= DATA SECTION =
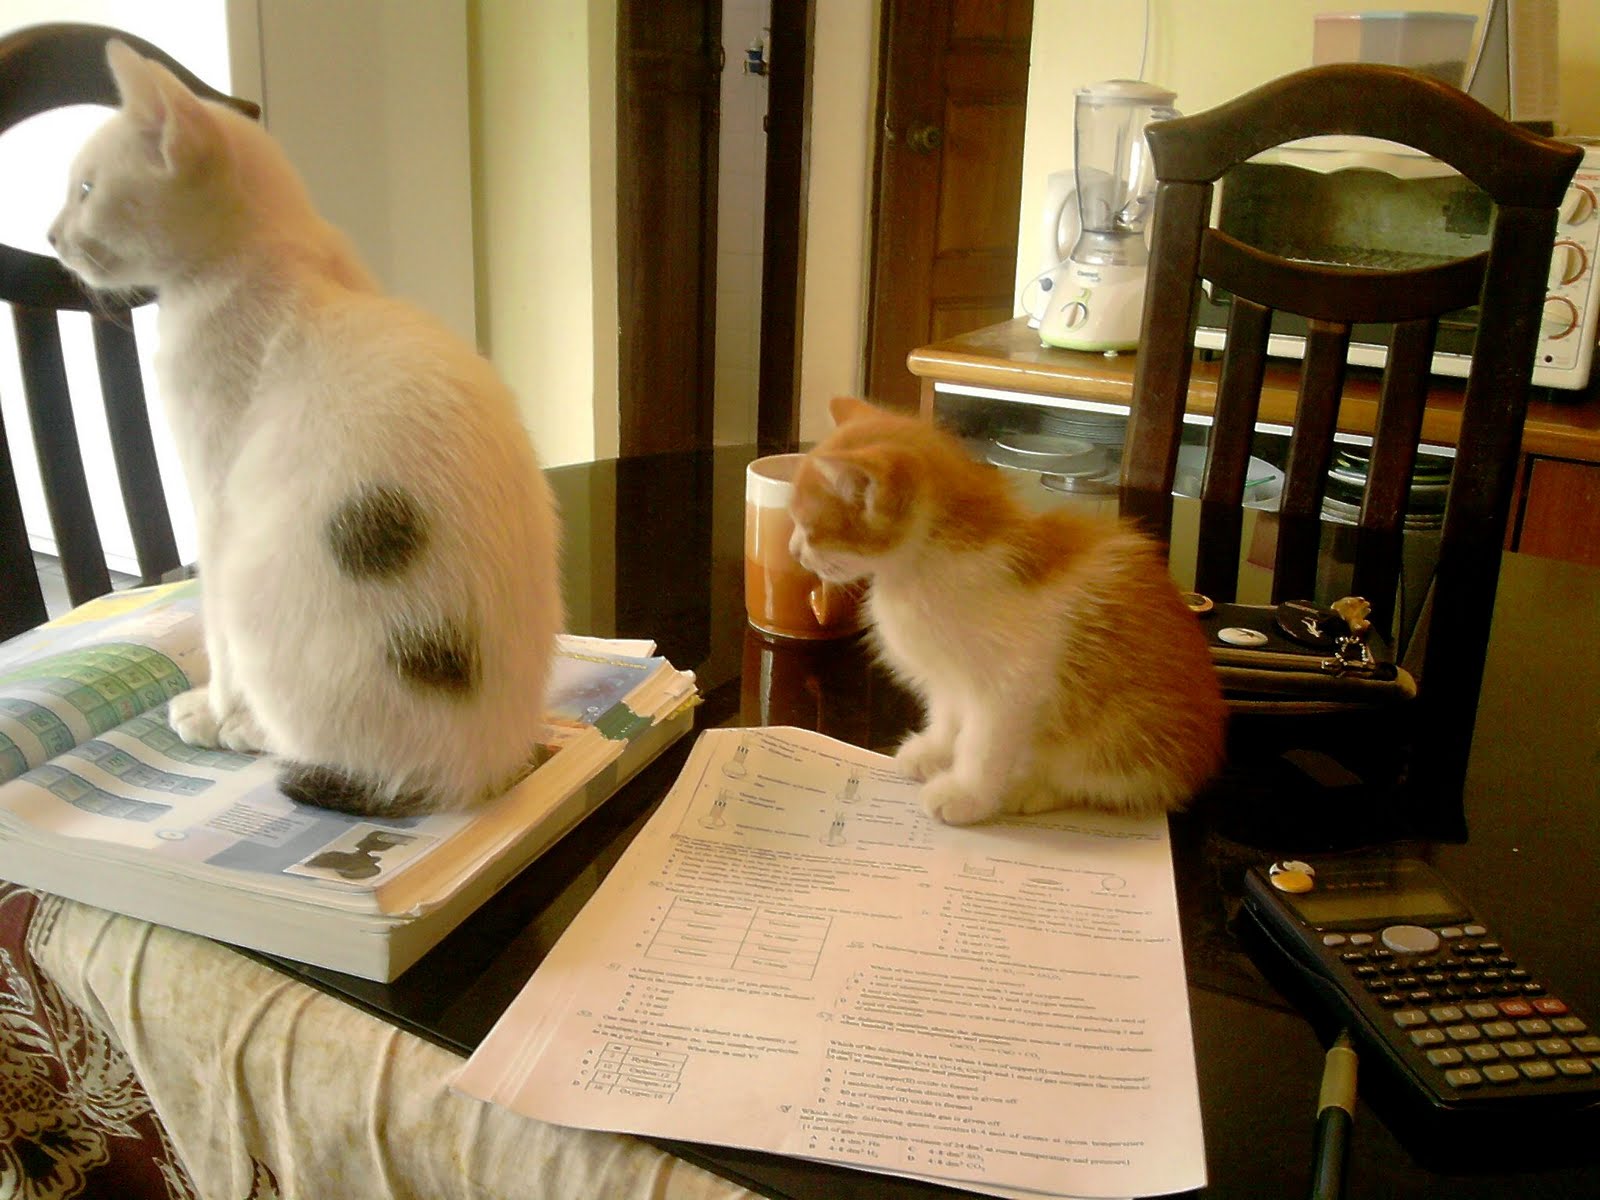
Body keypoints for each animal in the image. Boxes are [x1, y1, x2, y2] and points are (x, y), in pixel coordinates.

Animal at [48, 41, 563, 817]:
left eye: (84, 188)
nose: (51, 236)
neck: (270, 253)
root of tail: (478, 769)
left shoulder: (215, 492)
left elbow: (215, 630)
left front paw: (216, 709)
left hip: (258, 581)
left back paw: (243, 728)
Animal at [788, 396, 1226, 825]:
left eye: (809, 528)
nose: (794, 551)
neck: (921, 567)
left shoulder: (1012, 686)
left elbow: (982, 744)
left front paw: (966, 795)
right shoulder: (948, 674)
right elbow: (947, 713)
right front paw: (934, 751)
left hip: (1118, 736)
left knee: (1103, 783)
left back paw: (1028, 790)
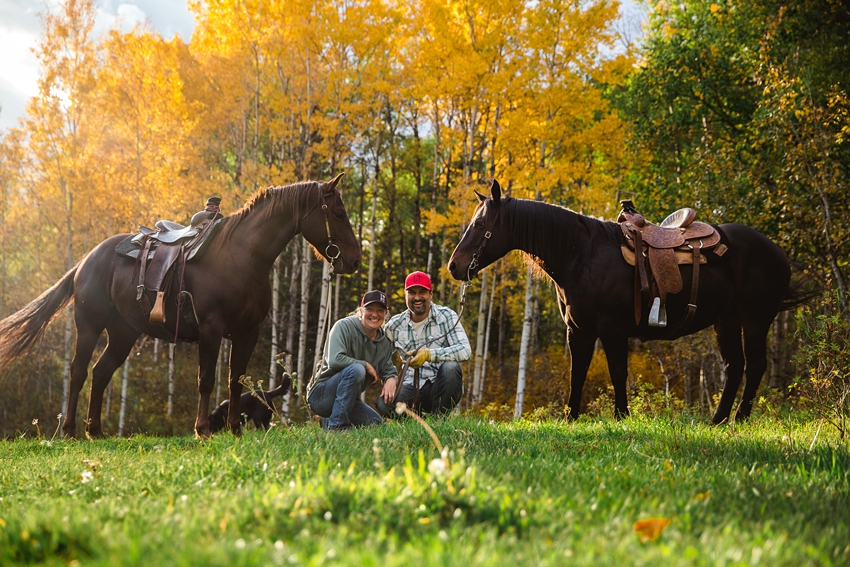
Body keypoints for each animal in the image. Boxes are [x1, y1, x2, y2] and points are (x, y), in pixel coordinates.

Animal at [0, 176, 362, 440]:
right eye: (339, 214)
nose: (355, 260)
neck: (242, 257)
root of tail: (86, 260)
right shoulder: (211, 330)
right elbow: (206, 379)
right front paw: (203, 430)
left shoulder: (248, 332)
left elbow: (235, 380)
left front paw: (234, 429)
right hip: (89, 326)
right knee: (77, 372)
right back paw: (71, 431)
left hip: (123, 334)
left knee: (101, 373)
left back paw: (96, 432)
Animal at [444, 180, 808, 424]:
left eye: (480, 224)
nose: (454, 266)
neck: (582, 255)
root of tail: (778, 252)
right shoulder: (578, 330)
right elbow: (578, 372)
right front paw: (571, 417)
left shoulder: (612, 329)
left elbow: (618, 372)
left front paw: (621, 416)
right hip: (726, 321)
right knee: (735, 366)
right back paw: (717, 420)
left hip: (756, 319)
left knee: (755, 364)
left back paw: (740, 418)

= ACTION ITEM =
Copy out the line holding "right eye: (339, 214)". Then copy every later line of the data, unchanged, through the last one.

= RESULT =
right eye: (339, 214)
nose: (355, 260)
neck: (242, 257)
root of tail: (86, 260)
right shoulder: (211, 330)
right elbow: (206, 379)
right front paw: (203, 430)
left shoulder: (248, 332)
left elbow: (235, 380)
left front paw: (234, 429)
right hip: (89, 326)
right knee: (77, 372)
right back paw: (71, 431)
left hip: (123, 334)
left knee: (101, 373)
left back paw: (96, 432)
Animal at [444, 180, 808, 424]:
left eye: (480, 224)
nose: (454, 266)
neck: (582, 255)
root of tail: (778, 252)
right shoulder: (578, 330)
right elbow: (578, 372)
right front paw: (571, 417)
left shoulder: (612, 329)
left elbow: (618, 372)
left front paw: (621, 416)
right hip: (726, 321)
right knee: (735, 366)
right back paw: (717, 420)
left hip: (756, 319)
left knee: (755, 364)
left back paw: (740, 418)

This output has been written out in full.